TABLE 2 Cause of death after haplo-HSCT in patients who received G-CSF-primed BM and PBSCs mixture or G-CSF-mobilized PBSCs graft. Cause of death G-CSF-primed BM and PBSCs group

---

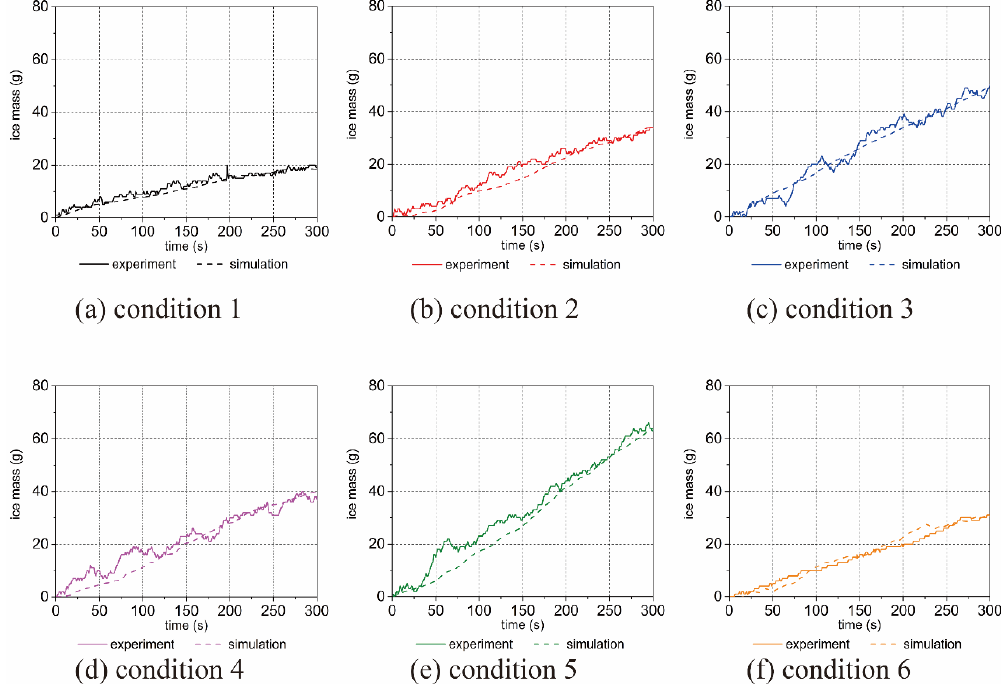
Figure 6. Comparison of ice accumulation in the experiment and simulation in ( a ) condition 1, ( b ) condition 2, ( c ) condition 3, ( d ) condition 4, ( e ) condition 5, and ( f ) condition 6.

---

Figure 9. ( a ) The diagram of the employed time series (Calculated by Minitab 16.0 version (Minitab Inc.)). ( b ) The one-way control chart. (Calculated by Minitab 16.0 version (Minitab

What you will do
The lines to report are those in the material above that contain the word "Figure"; copy every one of them.

Written answer
Figure 6. Comparison of ice accumulation in the experiment and simulation in ( a ) condition 1, ( b ) condition 2, ( c ) condition 3, ( d ) condition 4, ( e ) condition 5, and ( f ) condition 6.
Figure 9. ( a ) The diagram of the employed time series (Calculated by Minitab 16.0 version (Minitab Inc.)). ( b ) The one-way control chart. (Calculated by Minitab 16.0 version (Minitab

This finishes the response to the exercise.